Top of Passage shown

Any ideas on how to solve this?
Edit 1
Changing x^2 to x^2 + 1 yields the same derivatives, so that checks out at least. But changing x^2 to x^3 is wrong, but wrong in a slightly different way, output would then be:
derivative at x = 2: 8 48 192
derivative at x = 3: 27 108 288
derivative at x = 4: 64 192 384
Which is wrong, it should be 6, 9, 12.
Also running the x^2 case, but changing he input vector to 0,1,...9 yields the same derivative as using the original input vector, but the second order derivative becomes a steady 200, which too is wrong. I fail to see why the second order derivative should depend on the number of input points.
Solved it. You were very close. All you had to do was scale the derivatives
with
1 / (x_max - x_min) (first derivative)
1 / (x_max - x_min)^2 (second derivative).
TLDR: You normalized the x values to be between 0 and 1 while fitting the spline, but you didn't scale the y values.
Instead of the spline fitting x^2, you actually fitted:
x_norm = (x - x_min) / (x_max - x_min)
y = x_norm**2
So using the chain rule the first derivative of y = x_norm**2 would be 2x / (x_max - x_min) and the second derivative would be 2 / (x_max - x_min)**2.
Full example code:
#include <iostream>
#include <Eigen/Core>
#include <unsupported/Eigen/Splines>
using namespace Eigen;
using namespace std;
VectorXd normalize(const VectorXd &x) {
VectorXd x_norm;
x_norm.resize(x.size());
const double min = x.minCoeff();
const double max = x.maxCoeff();
for (int k = 0; k < x.size(); k++) {
x_norm(k) = (x(k) - min)/(max - min);
}
return x_norm;
}
int main() {
typedef Spline<double, 1, 3> Spline1D;
typedef SplineFitting<Spline1D> Spline1DFitting;
const Vector4d x{0, 1, 2, 4};
const Vector4d y = (x.array().square()); // x^2
const auto knots = normalize(x); // Normalize x to be between 0 and 1
const double scale = 1 / (x.maxCoeff() - x.minCoeff());
const double scale_sq = scale * scale;
Spline1D spline = Spline1DFitting::Interpolate(y.transpose(), 3, knots);
cout << "1st deriv at x = 0: " << spline.derivatives(0.00, 1)(1) * scale << endl;
cout << "1st deriv at x = 1: " << spline.derivatives(0.25, 1)(1) * scale << endl;
cout << "1st deriv at x = 2: " << spline.derivatives(0.50, 1)(1) * scale << endl;
cout << "1st deriv at x = 3: " << spline.derivatives(0.75, 1)(1) * scale << endl;
cout << "1st deriv at x = 4: " << spline.derivatives(1.00, 1)(1) * scale << endl;
cout << endl;
/**
* IMPORTANT NOTE: Eigen's spline module is not documented well. Once you fit a spline
* to find the derivative of the fitted spline at any point u [0, 1] you call:
*
* spline.derivatives(u, 1)(1)
* ^ ^ ^
* | | |
* | | +------- Access the result
* | +---------- Derivative order
* +------------- Parameter u [0, 1]
*
* The last bit `(1)` is if the spline is 1D. And value of `1` for the first
* order. `2` for the second order. Do not forget to scale the result.

Bottom of Passage shown
Top of Supplied data

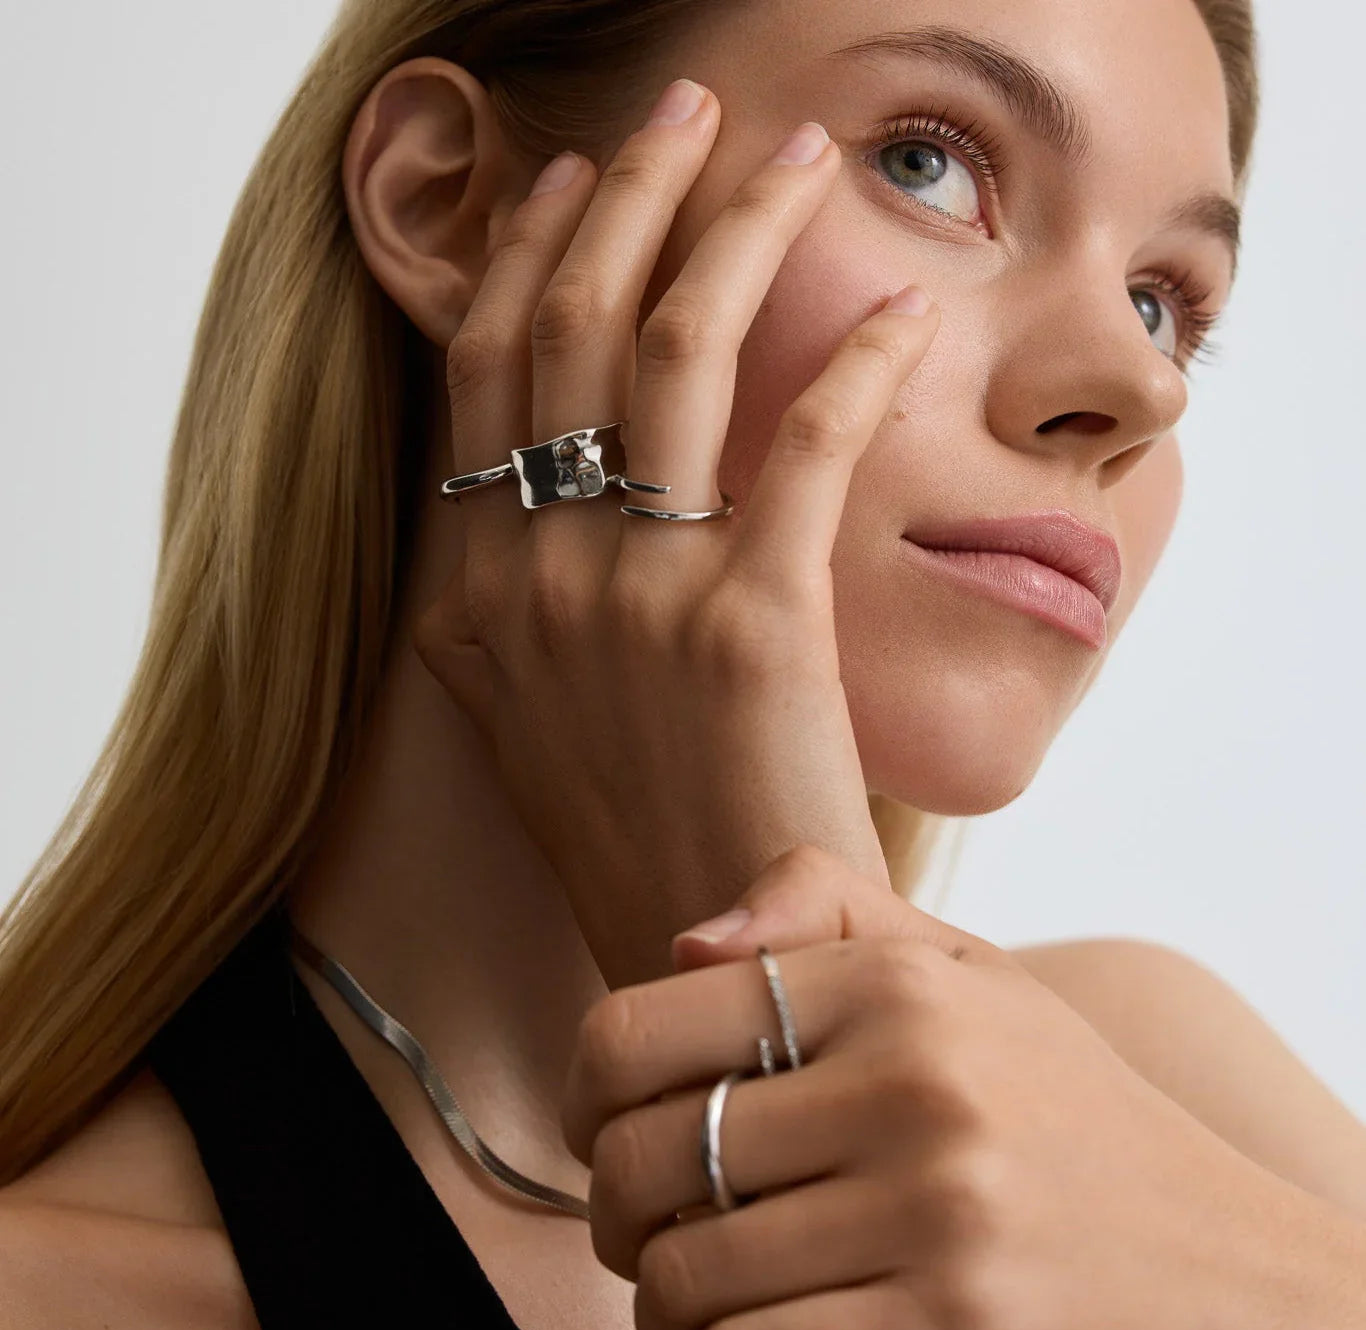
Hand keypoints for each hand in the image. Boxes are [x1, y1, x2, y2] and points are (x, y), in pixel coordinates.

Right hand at [413, 80, 940, 986]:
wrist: (703, 943)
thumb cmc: (633, 830)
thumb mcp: (533, 711)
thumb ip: (511, 601)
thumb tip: (522, 503)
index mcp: (475, 594)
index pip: (483, 370)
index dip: (529, 255)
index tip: (579, 180)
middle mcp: (537, 576)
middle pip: (566, 327)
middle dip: (630, 195)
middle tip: (690, 115)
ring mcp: (636, 597)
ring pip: (668, 351)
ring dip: (733, 231)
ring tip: (790, 159)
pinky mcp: (751, 623)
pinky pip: (804, 446)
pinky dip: (860, 362)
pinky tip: (905, 314)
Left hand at [564, 844, 1289, 1329]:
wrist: (1214, 1257)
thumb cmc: (1053, 1104)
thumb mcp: (963, 968)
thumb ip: (825, 909)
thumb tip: (683, 944)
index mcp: (893, 985)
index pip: (640, 1028)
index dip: (586, 1089)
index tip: (602, 1121)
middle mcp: (910, 1085)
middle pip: (642, 1160)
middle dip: (613, 1207)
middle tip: (644, 1220)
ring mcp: (932, 1214)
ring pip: (681, 1278)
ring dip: (659, 1298)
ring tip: (697, 1286)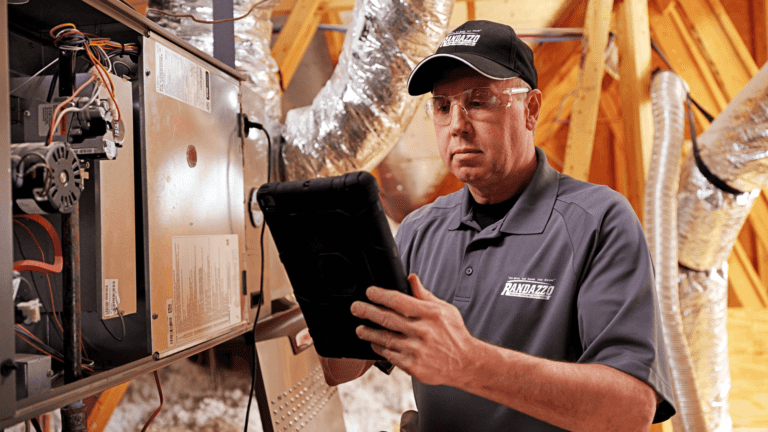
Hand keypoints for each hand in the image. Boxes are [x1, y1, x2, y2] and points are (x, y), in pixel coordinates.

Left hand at [351, 274, 476, 385]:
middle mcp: (422, 331)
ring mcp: (416, 350)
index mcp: (430, 314)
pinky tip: (374, 344)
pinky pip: (390, 355)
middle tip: (356, 308)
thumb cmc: (455, 335)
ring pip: (385, 338)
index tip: (369, 292)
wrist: (465, 363)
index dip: (380, 295)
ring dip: (369, 332)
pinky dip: (380, 348)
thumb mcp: (445, 309)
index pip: (399, 301)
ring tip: (360, 328)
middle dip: (367, 311)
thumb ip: (424, 295)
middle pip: (387, 318)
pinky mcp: (413, 366)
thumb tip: (411, 278)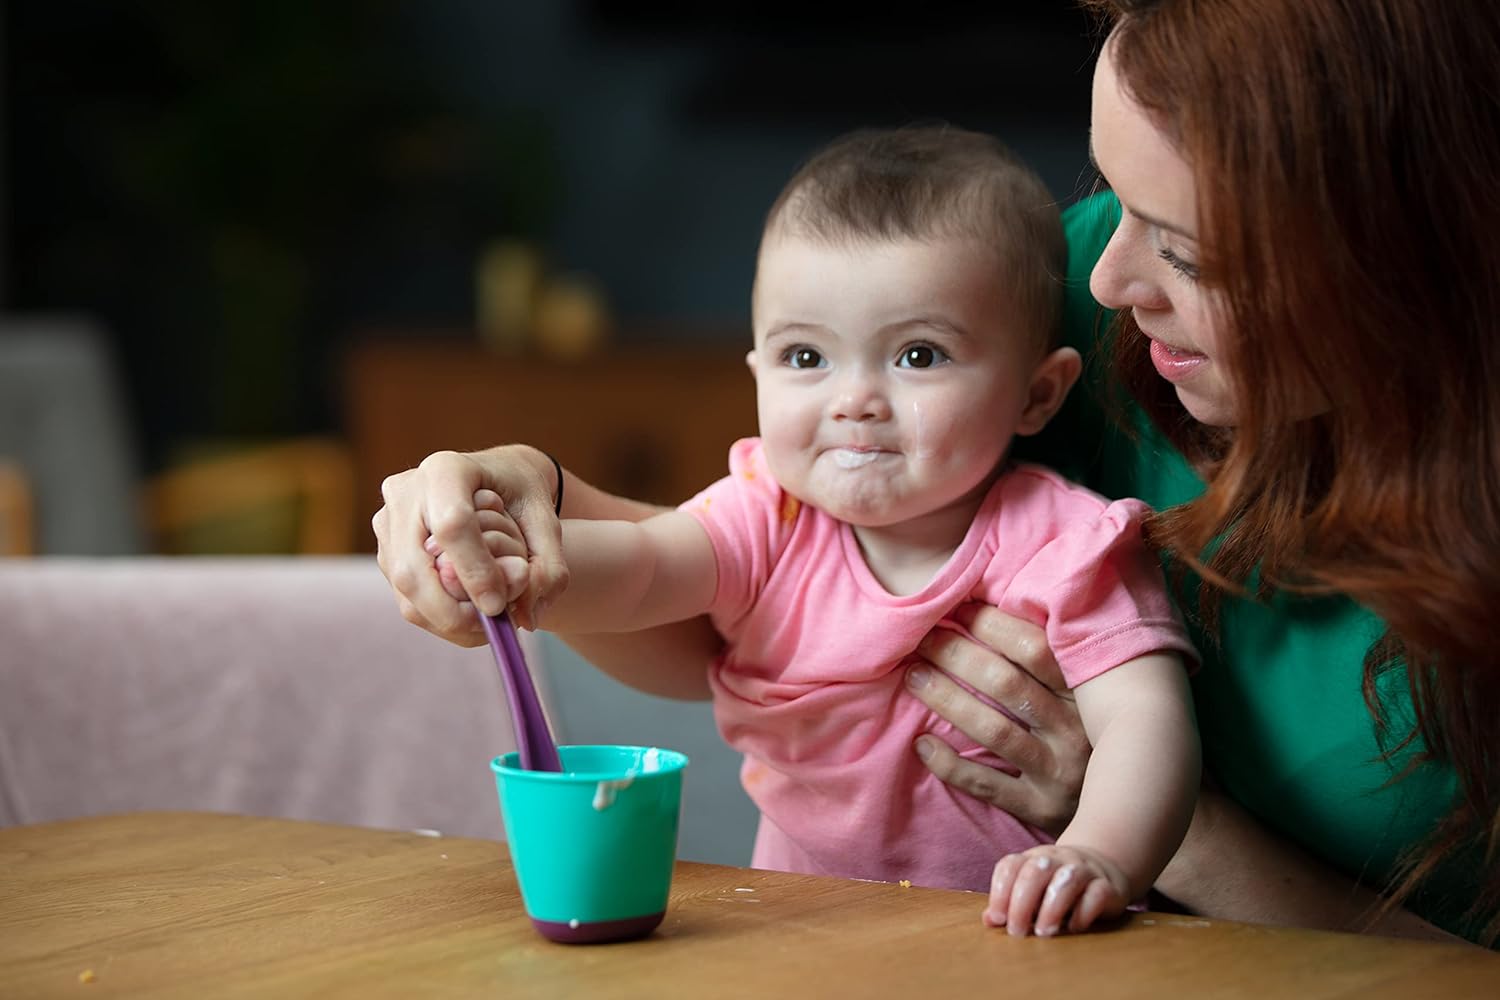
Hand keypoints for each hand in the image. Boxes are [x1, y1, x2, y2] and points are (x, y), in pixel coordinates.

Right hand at [372, 446, 568, 644]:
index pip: (453, 526)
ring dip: (447, 620)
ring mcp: (388, 522)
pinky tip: (471, 615)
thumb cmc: (521, 496)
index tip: (499, 605)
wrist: (494, 480)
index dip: (474, 572)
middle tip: (493, 626)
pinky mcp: (387, 549)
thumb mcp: (546, 521)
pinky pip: (404, 598)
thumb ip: (548, 567)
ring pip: (405, 590)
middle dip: (453, 610)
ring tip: (489, 623)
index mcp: (447, 469)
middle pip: (413, 567)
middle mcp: (405, 492)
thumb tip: (526, 618)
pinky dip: (439, 618)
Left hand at [905, 603, 1089, 834]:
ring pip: (995, 730)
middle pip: (1008, 684)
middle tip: (923, 637)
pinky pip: (987, 785)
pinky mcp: (1040, 808)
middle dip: (958, 655)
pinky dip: (950, 764)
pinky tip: (921, 743)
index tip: (957, 607)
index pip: (1035, 649)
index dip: (992, 625)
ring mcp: (1059, 773)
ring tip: (913, 676)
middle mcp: (1076, 732)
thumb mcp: (1085, 696)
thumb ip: (1055, 661)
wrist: (1124, 810)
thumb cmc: (1089, 737)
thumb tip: (994, 605)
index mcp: (1085, 695)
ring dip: (948, 700)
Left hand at [984, 844, 1128, 936]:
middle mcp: (1057, 859)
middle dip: (1022, 904)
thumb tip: (988, 920)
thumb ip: (1010, 903)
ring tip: (1044, 932)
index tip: (998, 919)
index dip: (1000, 891)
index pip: (1010, 865)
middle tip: (1018, 932)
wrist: (1104, 867)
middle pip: (1035, 872)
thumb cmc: (1057, 885)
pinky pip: (1097, 893)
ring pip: (1067, 878)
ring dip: (1052, 908)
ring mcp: (1084, 869)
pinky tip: (1074, 928)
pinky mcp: (1107, 885)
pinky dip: (1084, 912)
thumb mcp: (1033, 891)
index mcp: (1033, 859)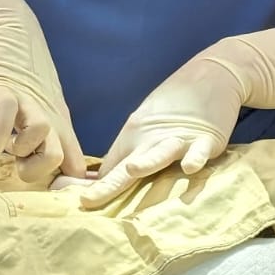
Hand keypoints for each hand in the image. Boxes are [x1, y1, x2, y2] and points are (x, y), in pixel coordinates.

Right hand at [0, 19, 85, 185]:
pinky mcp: (5, 89)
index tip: (55, 198)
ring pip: (41, 139)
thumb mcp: (46, 109)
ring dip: (20, 151)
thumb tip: (65, 173)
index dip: (68, 188)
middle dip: (37, 173)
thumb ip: (52, 139)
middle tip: (20, 164)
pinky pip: (7, 113)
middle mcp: (48, 117)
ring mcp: (27, 103)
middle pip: (58, 159)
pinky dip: (0, 133)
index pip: (75, 164)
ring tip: (9, 143)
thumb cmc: (27, 75)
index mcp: (59, 125)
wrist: (10, 29)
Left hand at [80, 25, 274, 209]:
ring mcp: (180, 138)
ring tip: (132, 170)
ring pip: (161, 153)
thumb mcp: (145, 128)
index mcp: (134, 137)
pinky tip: (190, 167)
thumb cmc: (175, 107)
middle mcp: (152, 138)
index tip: (62, 199)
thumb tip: (97, 185)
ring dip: (147, 162)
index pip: (109, 169)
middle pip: (129, 166)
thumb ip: (126, 156)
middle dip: (108, 185)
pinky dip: (195, 157)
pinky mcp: (208, 138)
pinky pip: (200, 150)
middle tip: (85, 201)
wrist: (213, 73)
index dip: (89, 187)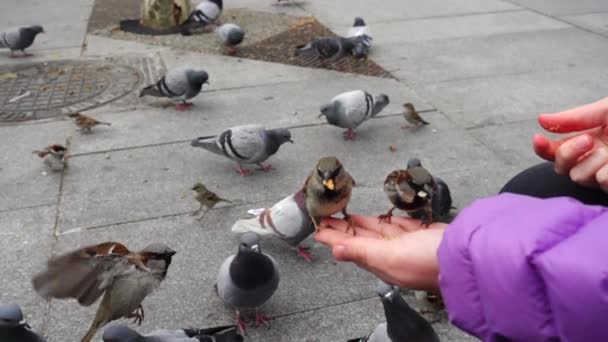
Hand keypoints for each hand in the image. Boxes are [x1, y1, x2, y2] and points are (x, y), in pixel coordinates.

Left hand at [315, 214, 446, 290]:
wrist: (468, 255)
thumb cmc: (430, 261)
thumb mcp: (390, 257)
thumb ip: (363, 251)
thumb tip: (336, 251)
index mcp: (382, 263)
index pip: (351, 249)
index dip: (334, 238)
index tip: (318, 228)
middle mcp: (392, 255)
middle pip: (360, 240)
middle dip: (342, 229)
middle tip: (326, 217)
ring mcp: (407, 245)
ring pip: (376, 232)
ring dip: (359, 224)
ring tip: (343, 216)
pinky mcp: (421, 235)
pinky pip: (396, 227)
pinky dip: (383, 222)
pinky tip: (374, 218)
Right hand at [533, 97, 607, 191]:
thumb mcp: (605, 111)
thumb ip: (574, 118)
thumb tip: (540, 119)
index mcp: (586, 141)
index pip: (554, 150)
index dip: (541, 147)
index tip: (537, 138)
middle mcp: (592, 159)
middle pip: (560, 167)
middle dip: (568, 153)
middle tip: (588, 140)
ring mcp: (603, 174)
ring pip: (578, 177)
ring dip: (595, 162)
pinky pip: (602, 183)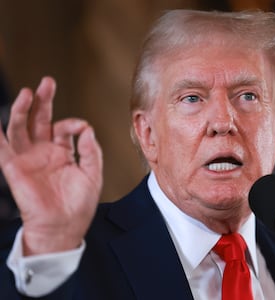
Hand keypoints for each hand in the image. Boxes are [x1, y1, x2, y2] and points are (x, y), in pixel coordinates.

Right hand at [0, 77, 102, 254]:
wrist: (64, 227)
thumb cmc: (79, 204)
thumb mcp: (93, 174)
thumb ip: (91, 151)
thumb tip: (87, 128)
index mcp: (64, 153)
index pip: (64, 128)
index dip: (72, 123)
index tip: (80, 128)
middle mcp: (44, 152)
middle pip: (40, 121)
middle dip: (43, 101)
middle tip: (47, 83)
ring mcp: (29, 159)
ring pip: (21, 128)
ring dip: (23, 110)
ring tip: (28, 93)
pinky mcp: (15, 169)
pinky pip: (2, 148)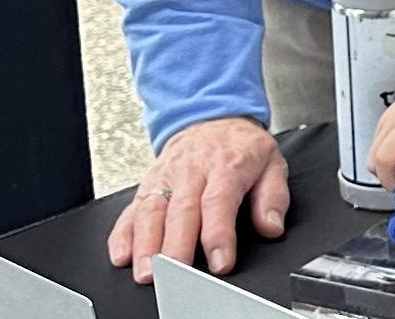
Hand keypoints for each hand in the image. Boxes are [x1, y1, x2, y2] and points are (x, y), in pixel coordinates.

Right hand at [106, 116, 288, 284]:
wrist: (212, 119)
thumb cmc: (241, 147)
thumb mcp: (271, 163)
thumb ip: (273, 197)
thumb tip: (271, 227)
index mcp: (226, 166)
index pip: (219, 202)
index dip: (219, 235)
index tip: (220, 263)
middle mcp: (191, 172)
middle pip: (181, 211)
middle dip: (176, 246)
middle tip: (175, 275)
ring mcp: (165, 179)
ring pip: (151, 212)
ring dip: (146, 245)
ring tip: (147, 273)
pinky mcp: (147, 186)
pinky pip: (131, 210)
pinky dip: (123, 234)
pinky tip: (122, 255)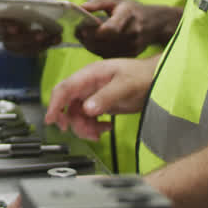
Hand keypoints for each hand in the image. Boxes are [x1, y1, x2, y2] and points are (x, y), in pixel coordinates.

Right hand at [0, 0, 60, 55]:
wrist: (36, 16)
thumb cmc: (29, 4)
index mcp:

Bottom of Supplied data

Parts of the exercise:
**1.** Set down the stretch of the spline derivative thread above from "Any ideas on" through "of input points.".
**2.** In the spline derivative thread above, rewrite the paragraph beginning "Also running the x^2 case" more briefly.

Answers in order:
**1.**
Any ideas on how to solve this?
Edit 1
Changing x^2 to x^2 + 1 yields the same derivatives, so that checks out at least. But changing x^2 to x^3 is wrong, but wrong in a slightly different way, output would then be:
derivative at x = 2: 8 48 192
derivative at x = 3: 27 108 288
derivative at x = 4: 64 192 384
Which is wrong, it should be 6, 9, 12.
Also running the x^2 case, but changing he input vector to 0,1,...9 yields the same derivative as using the original input vector, but the second order derivative becomes a steady 200, which too is wrong. I fail to see why the second order derivative should depend on the number of input points.

**2.** For the x^2 case, switching the input vector to 0,1,...9 leaves the derivative unchanged from the original input vector. The second order derivative, though, becomes a steady 200, which is also wrong. It is unclear why that derivative should depend on the number of input points.